ACTION ITEM
Once you have read the entries below, give them all again without any difference.

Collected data
-.-.-
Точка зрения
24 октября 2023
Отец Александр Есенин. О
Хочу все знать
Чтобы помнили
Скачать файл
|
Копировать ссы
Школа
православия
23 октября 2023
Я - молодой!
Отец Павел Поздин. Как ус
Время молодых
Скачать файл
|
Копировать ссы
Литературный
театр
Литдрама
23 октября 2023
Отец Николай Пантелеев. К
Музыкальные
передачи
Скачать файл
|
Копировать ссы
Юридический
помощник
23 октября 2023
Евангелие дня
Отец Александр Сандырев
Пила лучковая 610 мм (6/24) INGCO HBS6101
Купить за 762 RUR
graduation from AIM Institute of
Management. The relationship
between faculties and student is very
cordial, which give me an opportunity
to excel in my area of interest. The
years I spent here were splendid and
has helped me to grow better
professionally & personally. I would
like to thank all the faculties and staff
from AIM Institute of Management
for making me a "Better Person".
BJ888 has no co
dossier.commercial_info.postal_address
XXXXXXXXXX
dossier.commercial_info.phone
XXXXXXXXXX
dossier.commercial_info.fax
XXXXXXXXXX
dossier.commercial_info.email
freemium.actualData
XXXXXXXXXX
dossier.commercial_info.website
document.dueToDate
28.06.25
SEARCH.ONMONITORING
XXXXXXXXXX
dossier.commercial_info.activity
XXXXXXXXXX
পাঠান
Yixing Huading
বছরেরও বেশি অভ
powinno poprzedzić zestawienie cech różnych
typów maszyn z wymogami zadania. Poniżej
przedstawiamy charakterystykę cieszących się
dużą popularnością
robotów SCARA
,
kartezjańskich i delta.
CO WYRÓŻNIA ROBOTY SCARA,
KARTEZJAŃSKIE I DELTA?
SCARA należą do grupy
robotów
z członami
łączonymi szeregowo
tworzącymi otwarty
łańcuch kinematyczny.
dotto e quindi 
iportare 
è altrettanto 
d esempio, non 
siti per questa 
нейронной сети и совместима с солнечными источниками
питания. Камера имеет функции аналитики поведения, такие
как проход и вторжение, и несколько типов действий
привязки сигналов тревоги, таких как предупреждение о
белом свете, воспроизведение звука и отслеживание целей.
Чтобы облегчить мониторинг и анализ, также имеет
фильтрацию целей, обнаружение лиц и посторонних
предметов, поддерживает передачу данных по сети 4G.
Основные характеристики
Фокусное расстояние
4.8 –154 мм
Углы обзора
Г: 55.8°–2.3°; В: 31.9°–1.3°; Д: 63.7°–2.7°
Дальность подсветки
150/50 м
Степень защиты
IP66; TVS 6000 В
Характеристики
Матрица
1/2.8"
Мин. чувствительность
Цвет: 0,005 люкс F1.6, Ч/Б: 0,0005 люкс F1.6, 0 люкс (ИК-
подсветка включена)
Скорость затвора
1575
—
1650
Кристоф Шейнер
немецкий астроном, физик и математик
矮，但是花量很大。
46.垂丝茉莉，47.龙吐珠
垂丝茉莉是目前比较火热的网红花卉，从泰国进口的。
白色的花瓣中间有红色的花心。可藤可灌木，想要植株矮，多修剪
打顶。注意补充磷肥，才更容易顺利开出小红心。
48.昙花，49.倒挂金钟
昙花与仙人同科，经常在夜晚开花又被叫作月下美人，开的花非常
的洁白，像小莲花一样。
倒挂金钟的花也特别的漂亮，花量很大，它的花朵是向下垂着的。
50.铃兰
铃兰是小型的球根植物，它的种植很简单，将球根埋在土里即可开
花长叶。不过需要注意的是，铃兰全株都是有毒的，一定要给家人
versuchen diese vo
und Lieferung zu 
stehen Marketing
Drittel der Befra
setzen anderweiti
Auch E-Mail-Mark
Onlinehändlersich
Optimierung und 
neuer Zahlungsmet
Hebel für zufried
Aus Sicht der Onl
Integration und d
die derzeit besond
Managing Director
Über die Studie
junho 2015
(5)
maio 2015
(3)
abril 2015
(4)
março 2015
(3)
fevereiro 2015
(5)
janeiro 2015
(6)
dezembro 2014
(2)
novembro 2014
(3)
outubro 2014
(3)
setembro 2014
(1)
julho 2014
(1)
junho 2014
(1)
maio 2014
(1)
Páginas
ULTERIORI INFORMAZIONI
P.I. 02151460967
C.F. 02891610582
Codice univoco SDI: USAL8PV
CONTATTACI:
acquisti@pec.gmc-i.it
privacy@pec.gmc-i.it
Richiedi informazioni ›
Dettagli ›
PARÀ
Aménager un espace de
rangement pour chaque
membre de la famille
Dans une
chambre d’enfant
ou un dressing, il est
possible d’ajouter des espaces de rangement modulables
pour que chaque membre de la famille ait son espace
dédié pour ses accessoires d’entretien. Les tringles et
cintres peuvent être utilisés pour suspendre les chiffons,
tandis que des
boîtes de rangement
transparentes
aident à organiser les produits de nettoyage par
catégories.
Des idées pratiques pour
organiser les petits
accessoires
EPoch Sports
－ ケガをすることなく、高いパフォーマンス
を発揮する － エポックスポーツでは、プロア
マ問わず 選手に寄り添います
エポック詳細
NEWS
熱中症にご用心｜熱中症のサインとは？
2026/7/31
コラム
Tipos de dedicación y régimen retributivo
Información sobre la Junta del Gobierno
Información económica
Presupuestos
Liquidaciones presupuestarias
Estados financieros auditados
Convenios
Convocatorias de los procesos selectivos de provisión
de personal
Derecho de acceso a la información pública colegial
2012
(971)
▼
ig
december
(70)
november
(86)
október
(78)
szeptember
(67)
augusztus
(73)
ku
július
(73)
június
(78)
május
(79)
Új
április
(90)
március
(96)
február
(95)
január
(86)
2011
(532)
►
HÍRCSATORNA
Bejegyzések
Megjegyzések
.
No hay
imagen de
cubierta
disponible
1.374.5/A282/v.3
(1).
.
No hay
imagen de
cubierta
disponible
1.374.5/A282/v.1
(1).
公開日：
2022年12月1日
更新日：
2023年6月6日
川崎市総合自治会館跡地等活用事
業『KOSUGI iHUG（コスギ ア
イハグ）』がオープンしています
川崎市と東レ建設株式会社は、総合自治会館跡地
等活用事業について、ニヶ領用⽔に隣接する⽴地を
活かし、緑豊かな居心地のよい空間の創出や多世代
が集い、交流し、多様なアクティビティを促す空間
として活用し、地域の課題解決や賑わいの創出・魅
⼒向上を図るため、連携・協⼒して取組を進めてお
-.-.-
THE ANSWER
Точка зрения
24 октября 2023
Отец Александр Есенин. О
Хочу все знать
Чтобы помнили
Скачать файл
|
Копировать ссы
Школа
православия
23 октября 2023
Я - молодой!
Отец Павел Поздин. Как ус
Время молодых
Скачать файл
|
Копировать ссы
Литературный
театр
Литдрама
23 октября 2023
Отец Николай Пантелеев. К
Музыкальные
передачи
Скачать файл
|
Копировать ссы
Юридический
помощник
23 октября 2023
Евангелие дня
Отец Александр Сандырев
Пила лучковая 610 мм (6/24) INGCO HBS6101
Купить за 762 RUR
graduation from AIM Institute of
Management. The relationship
between faculties and student is very
cordial, which give me an opportunity
to excel in my area of interest. The
years I spent here were splendid and
has helped me to grow better
professionally & personally. I would
like to thank all the faculties and staff
from AIM Institute of Management
for making me a "Better Person".
BJ888 has no co
dossier.commercial_info.postal_address
XXXXXXXXXX
dossier.commercial_info.phone
XXXXXXXXXX
dossier.commercial_info.fax
XXXXXXXXXX
dossier.commercial_info.email
freemium.actualData
XXXXXXXXXX
dossier.commercial_info.website
document.dueToDate
28.06.25
SEARCH.ONMONITORING
XXXXXXXXXX
dossier.commercial_info.activity
XXXXXXXXXX
পাঠান
Yixing Huading
বছরেরও বেশি অভ
powinno poprzedzić zestawienie cech różnych
typów maszyn z wymogami zadania. Poniżej
przedstawiamy charakterystykę cieszących się
dużą popularnością
robotów SCARA
,
kartezjańskich i delta.
CO WYRÓŻNIA ROBOTY SCARA,
KARTEZJAŃSKIE I DELTA?
SCARA należą do grupy
robotów
z członami
łączonymi szeregowo
tworzącymi otwarty
łańcuch kinematyczny.
dotto e quindi 
iportare 
è altrettanto 
d esempio, non 
siti per questa 
нейронной сети и совместима с солнечными источниками
питания. Камера имеет функции аналитики поведения, такие
как проход и вторжение, и несколько типов действий
привязки сигналов тревоги, таких как предупреждение о
белом свете, воспроизведение звука и отслеживание целей.
Чтобы облегчить мониторинг и анализ, также имеет
фильтрацию целей, обнаружение лиц и посторонних
предметов, поддерживает передачу данных по сети 4G.
Основные характеристики
Фокусное расстояние
4.8 –154 мм
Углы обзора
Г: 55.8°–2.3°; В: 31.9°–1.3°; Д: 63.7°–2.7°
Дальность подсветки
150/50 м
Степень защиты
IP66; TVS 6000 В
Характеристики
Матрица
1/2.8"
Мин. чувствительность
Цвет: 0,005 люкс F1.6, Ч/Б: 0,0005 люкс F1.6, 0 люкс (ИК-
подсветка включена)
Скорость затвора
1575
—
1650
Кристоф Шейнер
немецкий астроном, физик и математик
矮，但是花量很大。
46.垂丝茉莉，47.龙吐珠
垂丝茉莉是目前比较火热的网红花卉，从泰国进口的。
白色的花瓣中间有红色的花心。可藤可灌木，想要植株矮，多修剪
打顶。注意补充磷肥，才更容易顺利开出小红心。
48.昙花，49.倒挂金钟
昙花与仙人同科，经常在夜晚开花又被叫作月下美人，开的花非常
的洁白，像小莲花一样。
倒挂金钟的花也特别的漂亮，花量很大，它的花朵是向下垂着的。
50.铃兰
铃兰是小型的球根植物，它的种植很简单，将球根埋在土里即可开
花长叶。不过需要注意的是，铃兰全株都是有毒的，一定要给家人
versuchen diese vo
und Lieferung zu 
stehen Marketing
Drittel der Befra
setzen anderweiti
Auch E-Mail-Mark
Onlinehändlersich
Optimierung und 
neuer Zahlungsmet
Hebel für zufried
Aus Sicht der Onl
Integration und d
die derzeit besond
Managing Director
Über die Studie
junho 2015
(5)
maio 2015
(3)
abril 2015
(4)
março 2015
(3)
fevereiro 2015
(5)
janeiro 2015
(6)
dezembro 2014
(2)
novembro 2014
(3)
outubro 2014
(3)
setembro 2014
(1)
julho 2014
(1)
junho 2014
(1)
maio 2014
(1)
Páginas
ULTERIORI INFORMAZIONI
P.I. 02151460967
C.F. 02891610582
Codice univoco SDI: USAL8PV
CONTATTACI:
acquisti@pec.gmc-i.it
privacy@pec.gmc-i.it
Richiedi informazioni ›
Dettagli ›
PARÀ
Aménager un espace de
rangement pour chaque
membre de la famille
Dans une
chambre d’enfant
ou un dressing, il est
possible d’ajouter des espaces de rangement modulables
pour que chaque membre de la famille ait son espace
dédié pour ses accessoires d’entretien. Les tringles et
cintres peuvent être utilisés pour suspendre les chiffons,
tandis que des
boîtes de rangement
transparentes
aident à organiser les produits de nettoyage par
catégories.
Des idées pratiques pour
organiser les petits
accessoires
EPoch Sports
－ ケガをすることなく、高いパフォーマンス
を発揮する － エポックスポーツでは、プロア
マ問わず 選手に寄り添います
エポック詳細
NEWS
熱中症にご用心｜熱中症のサインとは？
2026/7/31
コラム
Tipos de dedicación y régimen retributivo
Información sobre la Junta del Gobierno
Información económica
Presupuestos
Liquidaciones presupuestarias
Estados financieros auditados
Convenios
Convocatorias de los procesos selectivos de provisión
de personal
Derecho de acceso a la información pública colegial
2012
(971)
▼
ig
december
(70)
november
(86)
október
(78)
szeptember
(67)
augusztus
(73)
ku
július
(73)
június
(78)
május
(79)
Új
április
(90)
március
(96)
február
(95)
január
(86)
2011
(532)
►
HÍRCSATORNA
Bejegyzések
Megjegyzések
.
No hay
imagen de
cubierta
disponible
1.374.5/A282/v.3
(1).
.
No hay
imagen de
cubierta
disponible
1.374.5/A282/v.1
(1).
公開日：
2022年12月1日
更新日：
2023年6月6日
川崎市総合自治会館跡地等活用事
業『KOSUGI iHUG（コスギ ア
イハグ）』がオープンしています
川崎市と東レ建設株式会社は、総合自治会館跡地
等活用事業について、ニヶ領用⽔に隣接する⽴地を
活かし、緑豊かな居心地のよい空間の創出や多世代
が集い、交流し、多様なアクティビティを促す空間
として活用し、地域の課題解決や賑わいの創出・魅
⼒向上を図るため、連携・協⼒して取組を進めてお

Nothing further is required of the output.